Holiday in Dover 14 July – 12 August  1836 
It was decided that she needed to recuperate and with her baby, three year old son, sister Kate and two nurses she spent a month in Dover.  Her lively diary survives and, apart from concern at one stage about her son John’s health, she seemed to be in a very happy mood, enjoying her explorations and following up her interest in geology. It was here she seems to have developed the interest in botany that later led to the production of two magnificently illustrated compilations of funguses. 

Her husband Thomas  saw the family safely installed in Dover and spent a day with them before he returned to Hayes. On their walk beneath the cliffs ‘the doctor was as happy, turning over the chalk, and poking about, as a school-boy – it was very very long since I had enjoyed anything so much as this ramble’. She was also delighted when he returned a couple of weeks later to greet them on a surprise visit and he also met them on their way home in August where Maria wrote “home looked all the lovelier for the absence and change of scene’.

By 1841 Anna Maria had given birth to another daughter whom she named Dorothea. They had five servants, three of whom were from the same family. When her daughters were old enough a governess was employed.

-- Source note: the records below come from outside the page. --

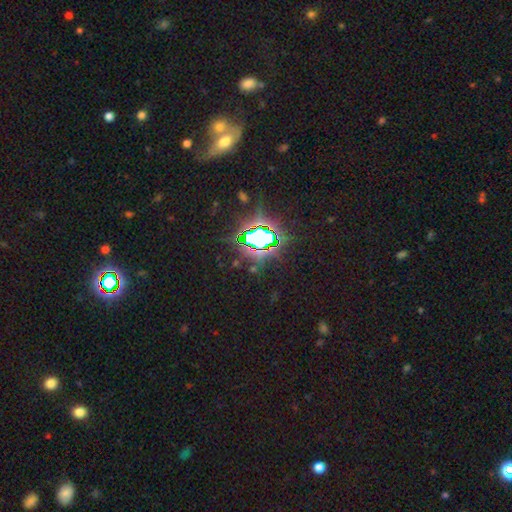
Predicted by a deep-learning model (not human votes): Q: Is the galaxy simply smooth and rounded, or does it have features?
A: star or artifact — 79%.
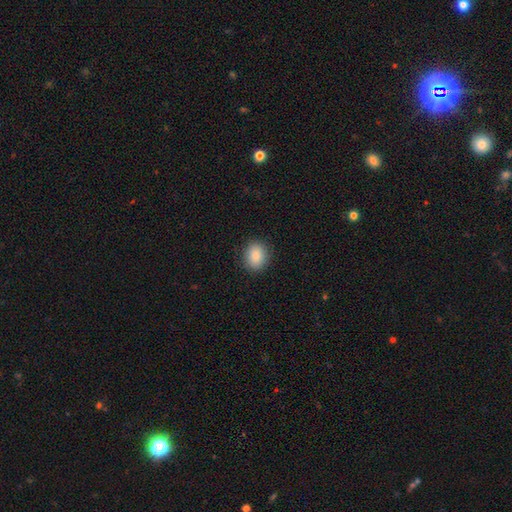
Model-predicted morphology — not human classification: A smooth galaxy with no disk features (87%) that is round (60%). Merging: none (90%).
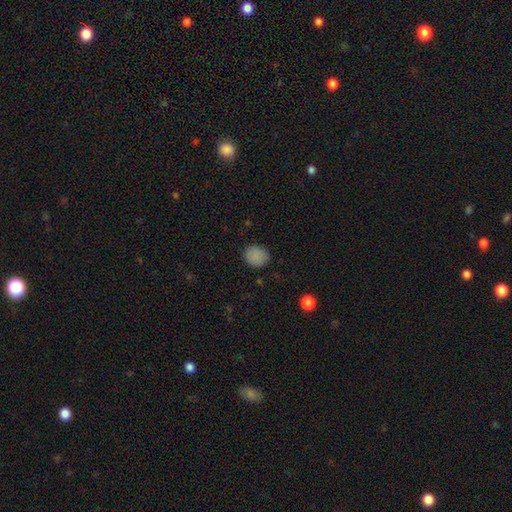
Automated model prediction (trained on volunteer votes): Morphology: type=smooth (86%); roundness=round (64%); merging=none (86%).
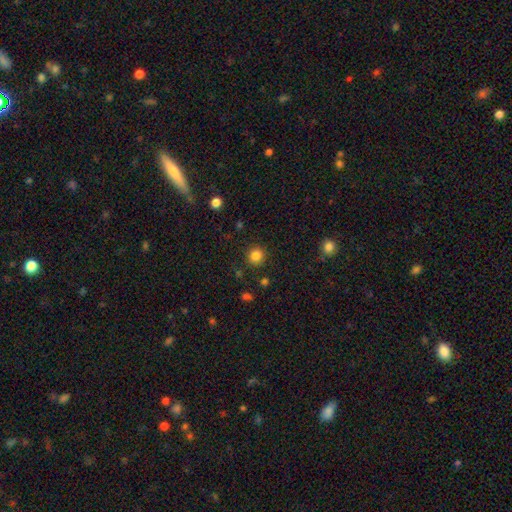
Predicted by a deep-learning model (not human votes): Q: Smooth or featured?
A: smooth (83%); runner-up: star or artifact (12%)
Q: How rounded?
A: round (92%); runner-up: in between (7%)
Q: Merging?
A: none (89%); runner-up: minor disturbance (7%)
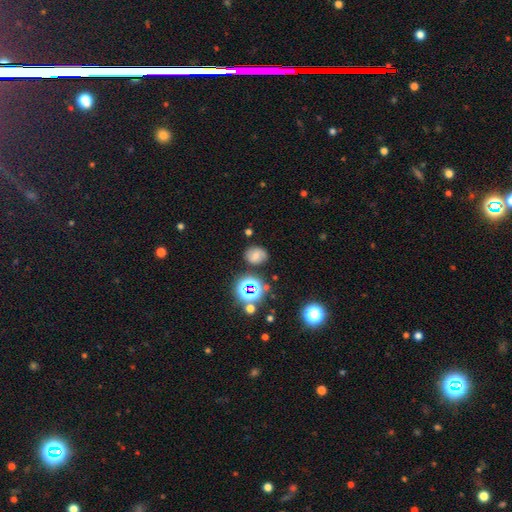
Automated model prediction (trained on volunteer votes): The model was most divided on "how rounded": round: 55%, in between: 44%, cigar-shaped: 1%. More confident: merging — none (77%); smooth or featured — smooth (56%).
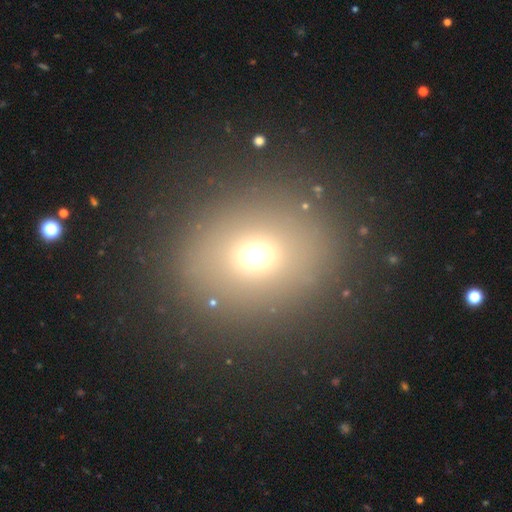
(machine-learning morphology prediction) smooth_or_featured: smooth (p=0.68) [alt: star or artifact p=0.21]
how_rounded: round (p=0.73) [alt: in between p=0.26]
merging: none (p=0.87) [alt: minor disturbance p=0.07]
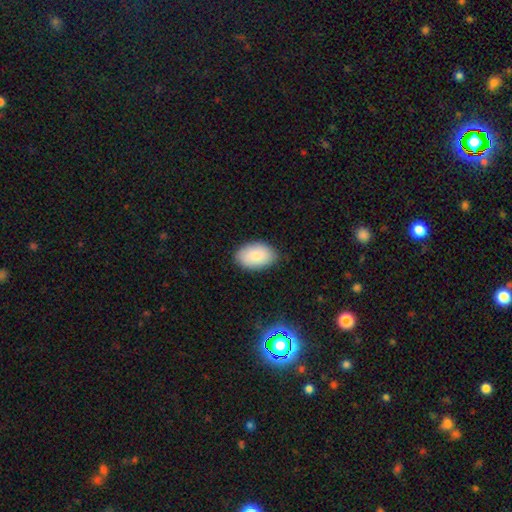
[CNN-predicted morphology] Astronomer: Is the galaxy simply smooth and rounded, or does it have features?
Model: smooth — 84%.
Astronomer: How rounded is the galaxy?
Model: in between — 91%.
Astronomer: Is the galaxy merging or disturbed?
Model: none — 84%.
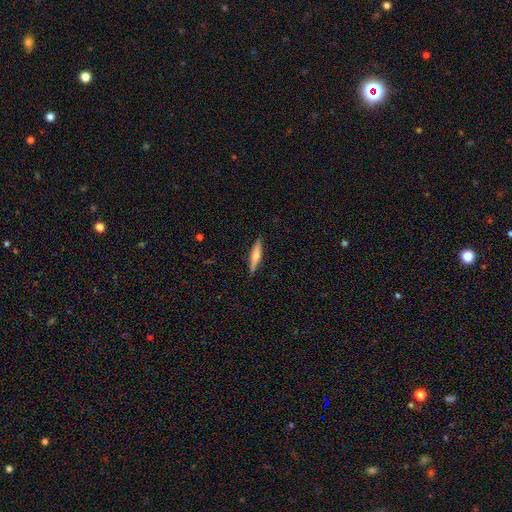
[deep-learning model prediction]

In 1916, fifty years after she had left Hayes, her daughter Anna wrote down her memories of the school room made in the former observatory and drew an approximate sketch.  The bedroom was where the curate slept.

Recording her finds of funguses
Anna Maria also used this room to dissect and paint the different funguses she found in the neighbourhood.  She communicated with the leading mycologist of the day, Revd Miles Joseph Berkeley, to seek his advice on classification, and sent him samples of her finds, often sending them with Miss Wilhelmina Traill of Hayes Place.  Miss Traill also let her use her greenhouse for some of her experiments.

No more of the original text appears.